▶ _What this task involves_
Print every one of the following records verbatim, keeping each line unchanged and in its original order.
'''
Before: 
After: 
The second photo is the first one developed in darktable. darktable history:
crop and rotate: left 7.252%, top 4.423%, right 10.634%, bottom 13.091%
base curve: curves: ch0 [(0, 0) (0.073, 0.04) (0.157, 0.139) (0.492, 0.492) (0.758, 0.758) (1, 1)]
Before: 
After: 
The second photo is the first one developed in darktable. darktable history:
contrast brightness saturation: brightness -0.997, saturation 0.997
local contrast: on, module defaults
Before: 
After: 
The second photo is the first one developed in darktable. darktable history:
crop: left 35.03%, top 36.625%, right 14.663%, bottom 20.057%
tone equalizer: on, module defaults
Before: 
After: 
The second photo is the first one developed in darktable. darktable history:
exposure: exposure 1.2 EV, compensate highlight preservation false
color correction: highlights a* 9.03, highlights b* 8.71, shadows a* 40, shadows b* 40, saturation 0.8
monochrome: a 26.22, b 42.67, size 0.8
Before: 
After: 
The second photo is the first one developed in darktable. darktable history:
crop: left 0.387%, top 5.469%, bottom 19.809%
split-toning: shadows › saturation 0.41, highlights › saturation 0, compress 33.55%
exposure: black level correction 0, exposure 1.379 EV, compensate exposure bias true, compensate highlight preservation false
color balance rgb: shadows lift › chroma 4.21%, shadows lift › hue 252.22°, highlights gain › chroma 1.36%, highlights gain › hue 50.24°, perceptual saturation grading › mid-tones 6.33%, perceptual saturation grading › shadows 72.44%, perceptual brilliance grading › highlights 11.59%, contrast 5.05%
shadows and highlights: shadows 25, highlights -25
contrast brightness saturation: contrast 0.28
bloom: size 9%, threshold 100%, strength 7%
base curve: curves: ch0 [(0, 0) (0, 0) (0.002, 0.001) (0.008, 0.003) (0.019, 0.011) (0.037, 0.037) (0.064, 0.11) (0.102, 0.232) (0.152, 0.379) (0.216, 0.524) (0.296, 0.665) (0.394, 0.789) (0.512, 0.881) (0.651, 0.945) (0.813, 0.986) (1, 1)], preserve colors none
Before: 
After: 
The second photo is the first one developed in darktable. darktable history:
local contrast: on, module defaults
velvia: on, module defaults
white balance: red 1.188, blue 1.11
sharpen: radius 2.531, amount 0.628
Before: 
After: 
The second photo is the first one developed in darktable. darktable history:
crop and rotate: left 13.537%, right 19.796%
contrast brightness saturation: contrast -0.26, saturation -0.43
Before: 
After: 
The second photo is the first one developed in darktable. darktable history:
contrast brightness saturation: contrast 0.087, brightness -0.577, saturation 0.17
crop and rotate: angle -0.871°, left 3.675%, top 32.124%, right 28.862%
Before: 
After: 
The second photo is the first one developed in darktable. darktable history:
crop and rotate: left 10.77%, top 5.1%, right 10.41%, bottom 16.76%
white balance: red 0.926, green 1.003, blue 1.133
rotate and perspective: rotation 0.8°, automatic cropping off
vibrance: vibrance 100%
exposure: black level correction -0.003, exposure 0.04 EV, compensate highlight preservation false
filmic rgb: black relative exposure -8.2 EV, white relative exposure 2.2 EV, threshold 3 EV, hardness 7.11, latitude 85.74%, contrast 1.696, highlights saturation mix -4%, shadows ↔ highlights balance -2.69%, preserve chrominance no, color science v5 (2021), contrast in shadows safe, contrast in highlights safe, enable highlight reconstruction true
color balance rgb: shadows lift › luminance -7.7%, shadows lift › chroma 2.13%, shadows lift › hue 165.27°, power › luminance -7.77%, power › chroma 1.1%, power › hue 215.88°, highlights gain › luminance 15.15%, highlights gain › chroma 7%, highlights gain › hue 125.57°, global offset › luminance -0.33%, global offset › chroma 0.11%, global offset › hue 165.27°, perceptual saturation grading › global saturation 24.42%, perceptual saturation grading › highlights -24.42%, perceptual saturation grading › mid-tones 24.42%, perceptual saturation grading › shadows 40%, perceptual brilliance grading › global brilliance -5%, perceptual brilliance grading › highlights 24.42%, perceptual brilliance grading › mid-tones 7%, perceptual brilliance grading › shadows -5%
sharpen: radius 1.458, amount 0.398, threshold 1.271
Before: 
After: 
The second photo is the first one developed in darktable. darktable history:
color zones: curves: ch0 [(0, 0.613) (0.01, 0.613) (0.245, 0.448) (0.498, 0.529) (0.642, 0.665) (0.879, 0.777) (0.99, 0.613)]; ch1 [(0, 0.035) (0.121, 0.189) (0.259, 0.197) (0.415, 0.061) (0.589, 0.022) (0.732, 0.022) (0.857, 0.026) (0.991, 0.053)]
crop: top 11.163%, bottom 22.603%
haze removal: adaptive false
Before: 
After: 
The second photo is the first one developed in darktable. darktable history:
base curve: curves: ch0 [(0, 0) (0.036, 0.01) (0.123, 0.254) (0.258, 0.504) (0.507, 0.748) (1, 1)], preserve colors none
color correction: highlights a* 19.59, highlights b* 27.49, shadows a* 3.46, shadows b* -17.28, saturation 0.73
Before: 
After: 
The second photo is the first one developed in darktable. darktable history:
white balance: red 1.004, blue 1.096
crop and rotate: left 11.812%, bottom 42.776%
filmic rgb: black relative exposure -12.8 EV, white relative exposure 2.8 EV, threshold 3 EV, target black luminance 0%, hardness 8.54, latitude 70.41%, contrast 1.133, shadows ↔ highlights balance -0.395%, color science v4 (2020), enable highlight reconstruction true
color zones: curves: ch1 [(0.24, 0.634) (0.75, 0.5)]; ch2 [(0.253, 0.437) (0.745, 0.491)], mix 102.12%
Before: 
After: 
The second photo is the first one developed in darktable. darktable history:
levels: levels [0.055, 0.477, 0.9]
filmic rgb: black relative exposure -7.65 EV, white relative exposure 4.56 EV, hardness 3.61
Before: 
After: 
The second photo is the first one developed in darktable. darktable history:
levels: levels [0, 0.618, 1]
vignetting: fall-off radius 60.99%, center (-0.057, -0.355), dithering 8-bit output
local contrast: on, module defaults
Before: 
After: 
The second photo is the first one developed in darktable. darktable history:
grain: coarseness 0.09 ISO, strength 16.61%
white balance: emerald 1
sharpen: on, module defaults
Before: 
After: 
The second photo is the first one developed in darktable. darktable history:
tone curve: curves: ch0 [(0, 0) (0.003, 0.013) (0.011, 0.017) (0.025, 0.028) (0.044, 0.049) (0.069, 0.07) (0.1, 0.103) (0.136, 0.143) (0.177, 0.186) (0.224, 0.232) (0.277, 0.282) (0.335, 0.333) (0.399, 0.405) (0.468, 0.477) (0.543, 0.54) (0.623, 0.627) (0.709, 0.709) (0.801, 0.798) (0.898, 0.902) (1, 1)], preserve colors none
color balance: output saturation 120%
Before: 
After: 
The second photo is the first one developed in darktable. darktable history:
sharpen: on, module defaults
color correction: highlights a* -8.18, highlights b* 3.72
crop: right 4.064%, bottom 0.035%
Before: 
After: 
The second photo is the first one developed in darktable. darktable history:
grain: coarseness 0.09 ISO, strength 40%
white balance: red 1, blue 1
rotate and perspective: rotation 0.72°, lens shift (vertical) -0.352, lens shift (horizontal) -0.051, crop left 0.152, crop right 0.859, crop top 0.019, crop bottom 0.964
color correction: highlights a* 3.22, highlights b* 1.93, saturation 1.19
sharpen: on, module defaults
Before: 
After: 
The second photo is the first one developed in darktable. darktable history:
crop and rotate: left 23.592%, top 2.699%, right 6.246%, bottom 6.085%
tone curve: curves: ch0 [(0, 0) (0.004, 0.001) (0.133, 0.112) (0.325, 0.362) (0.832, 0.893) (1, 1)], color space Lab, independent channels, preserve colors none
'''
▶ _Task result_
Before: 
After: 
The second photo is the first one developed in darktable. darktable history:
crop and rotate: left 7.252%, top 4.423%, right 10.634%, bottom 13.091%
base curve: curves: ch0 [(0, 0) (0.073, 0.04) (0.157, 0.139) (0.492, 0.492) (0.758, 0.758) (1, 1)]
Before: 
After: 
The second photo is the first one developed in darktable. darktable history:
contrast brightness saturation: brightness -0.997, saturation 0.997
local contrast: on, module defaults
Before: 
After: 
The second photo is the first one developed in darktable. darktable history:
crop: left 35.03%, top 36.625%, right 14.663%, bottom 20.057%
tone equalizer: on, module defaults
Before: 
After: 
The second photo is the first one developed in darktable. darktable history:
exposure: exposure 1.2 EV, compensate highlight preservation false
color correction: highlights a* 9.03, highlights b* 8.71, shadows a* 40, shadows b* 40, saturation 0.8
monochrome: a 26.22, b 42.67, size 0.8
Before: 
After: 
The second photo is the first one developed in darktable. darktable history:
crop: left 0.387%, top 5.469%, bottom 19.809%
split-toning: shadows › saturation 0.41, highlights › saturation 0, compress 33.55%
exposure: black level correction 0, exposure 1.379 EV, compensate exposure bias true, compensate highlight preservation false
color balance rgb: shadows lift › chroma 4.21%, shadows lift › hue 252.22°, highlights gain › chroma 1.36%, highlights gain › hue 50.24°, perceptual saturation grading › mid-tones 6.33%, perceptual saturation grading › shadows 72.44%, perceptual brilliance grading › highlights 11.59%, contrast 5.05%
shadows and highlights: shadows 25, highlights -25
contrast brightness saturation: contrast 0.28
bloom: size 9%, threshold 100%, strength 7%
base curve: curves: ch0 [(0, 0) (0, 0) (0.002, 0.001) (0.008, 0.003) (0.019, 0.011) (0.037, 0.037) (0.064, 0.11) (0.102, 0.232) (0.152, 0.379) (0.216, 0.524) (0.296, 0.665) (0.394, 0.789) (0.512, 0.881) (0.651, 0.945) (0.813, 0.986) (1, 1)], preserve colors none
Before: 
After: 
The second photo is the first one developed in darktable. darktable history:
local contrast: on, module defaults
velvia: on, module defaults
white balance: red 1.188, blue 1.11
sharpen: radius 2.531, amount 0.628
Before: 
After: 
The second photo is the first one developed in darktable. darktable history:
crop and rotate: left 13.537%, right 19.796%
contrast brightness saturation: contrast -0.26, saturation -0.43
Before: 
After: 
The second photo is the first one developed in darktable. darktable history:
contrast brightness saturation: contrast 0.087, brightness -0.577, saturation 0.17
crop and rotate: angle -0.871°, left 3.675%, top 32.124%, right 28.862%
Before: 
After: 
The second photo is the first one developed in darktable. darktable history:
crop and rotate: left 10.77%, top 5.1%, right 10.41%, bottom 16.76%
white balance: red 0.926, green 1.003, blue 1.133
rotate and perspective: rotation 0.8°, automatic cropping off
vibrance: vibrance 100%
exposure: black level correction -0.003, exposure 0.04 EV, compensate highlight preservation false
filmic rgb: black relative exposure -8.2 EV, white relative exposure 2.2 EV, threshold 3 EV, hardness 7.11, latitude 85.74%, contrast 1.696, highlights saturation mix -4%, shadows ↔ highlights balance -2.69%, preserve chrominance no, color science v5 (2021), contrast in shadows safe, contrast in highlights safe, enable highlight reconstruction true
color balance rgb: shadows lift › luminance -7.7%, shadows lift › chroma 2.13%, shadows lift › hue 165.27°, power › luminance -7.77%, power › chroma 1.1%, power › hue 215.88°, highlights gain › luminance 15.15%, highlights gain › chroma 7%, highlights gain › hue 125.57°, global offset › luminance -0.33%, global offset › chroma 0.11%, global offset › hue 165.27°, perceptual saturation grading › global saturation 24.42%, perceptual saturation grading › highlights -24.42%, perceptual saturation grading › mid-tones 24.42%, perceptual saturation grading › shadows 40%, perceptual brilliance grading › global brilliance -5%, perceptual brilliance grading › highlights 24.42%, perceptual brilliance grading › mid-tones 7%, perceptual brilliance grading › shadows -5%
sharpen: radius 1.458, amount 0.398, threshold 1.271
Before: 
After: 
The second photo is the first one developed in darktable. darktable history:
color zones: curves: ch0 [(0, 0.613) (0.01, 0.613) (0.245, 0.448) (0.498, 0.529) (0.642, 0.665) (0.879, 0.777) (0.99, 0.613)]; ch1 [(0, 0.035) (0.121, 0.189) (0.259, 0.197) (0.415, 0.061) (0.589, 0.022) (0.732, 0.022) (0.857, 0.026) (0.991, 0.053)]
crop: top 11.163%, bottom 22.603%
haze removal: adaptive false
Before: 
After: 
The second photo is the first one developed in darktable. darktable history:
base curve: curves: ch0 [(0, 0) (0.036, 0.01) (0.123, 0.254) (0.258, 0.504) (0.507, 0.748) (1, 1)], preserve colors none
color correction: highlights a* 19.59, highlights b* 27.49, shadows a* 3.46, shadows b* -17.28, saturation 0.73
Before: 
After: 
The second photo is the first one developed in darktable. darktable history:
white balance: red 1.004, blue 1.096
crop and rotate: left 11.812%, bottom 42.776%
filmic rgb: black relative exposure -12.8 EV, white relative exposure 2.8 EV, threshold 3 EV, target black luminance 0%, hardness 8.54, latitude 70.41%, contrast 1.133, shadows ↔ highlights balance -0.395%, color science v4 (2020), enable highlight reconstruction true
color zones: curves: ch1 [(0.24, 0.634) (0.75, 0.5)]; ch2 [(0.253, 0.437) (0.745, 0.491)], mix 102.12%
Before: 
After: 
The second photo is the first one developed in darktable. darktable history:
levels: levels [0.055, 0.477, 0.9]
filmic rgb: black relative exposure -7.65 EV, white relative exposure 4.56 EV, hardness 3.61
Before: 
After: 
The second photo is the first one developed in darktable. darktable history:
levels: levels [0, 0.618, 1]
vignetting: fall-off radius 60.99%, center (-0.057, -0.355), dithering 8-bit output
local contrast: on, module defaults
Before: 
After: 
The second photo is the first one developed in darktable. darktable history:
grain: coarseness 0.09 ISO, strength 16.61%
white balance: emerald 1
sharpen: on, module defaults
Before: 
After: 
The second photo is the first one developed in darktable. darktable history:
tone curve: curves: ch0 [(0, 0) (0.003, 0.013) (0.011, 0.017) (0.025, 0.028) (0.044, 0.049) (0.069, 0.07) (0.1, 0.103) (0.136, 0.143) (0.177, 0.186) (0.224, 0.232) (0.277, 0.282) (0.335, 0.333) (0.399, 0.405) (0.468, 0.477) (0.543, 0.54) (0.623, 0.627) (0.709, 0.709) (0.801, 0.798) (0.898, 0.902) (1, 1)], preserve colors none
color balance: output saturation 120%
Before: 
After: 
The second photo is the first one developed in darktable. darktable history:
sharpen: on, module defaults
color correction: highlights a* -8.18, highlights b* 3.72
crop: right 4.064%, bottom 0.035%
Before: 
After: 
The second photo is the first one developed in darktable. darktable history:
grain: coarseness 0.09 ISO, strength 40%
white balance: red 1, blue 1
rotate and perspective: rotation 0.72°, lens shift (vertical) -0.352, lens shift (horizontal) -0.051, crop left 0.152, crop right 0.859, crop top 0.019, crop bottom 0.964
color correction: highlights a* 3.22, highlights b* 1.93, saturation 1.19
sharpen: on, module defaults
Before: 
After: 
The second photo is the first one developed in darktable. darktable history:
crop and rotate: left 23.592%, top 2.699%, right 6.246%, bottom 6.085%
tone curve: curves: ch0 [(0, 0) (0.004, 0.001) (0.133, 0.112) (0.325, 0.362) (0.832, 0.893) (1, 1)], color space Lab, independent channels, preserve colors none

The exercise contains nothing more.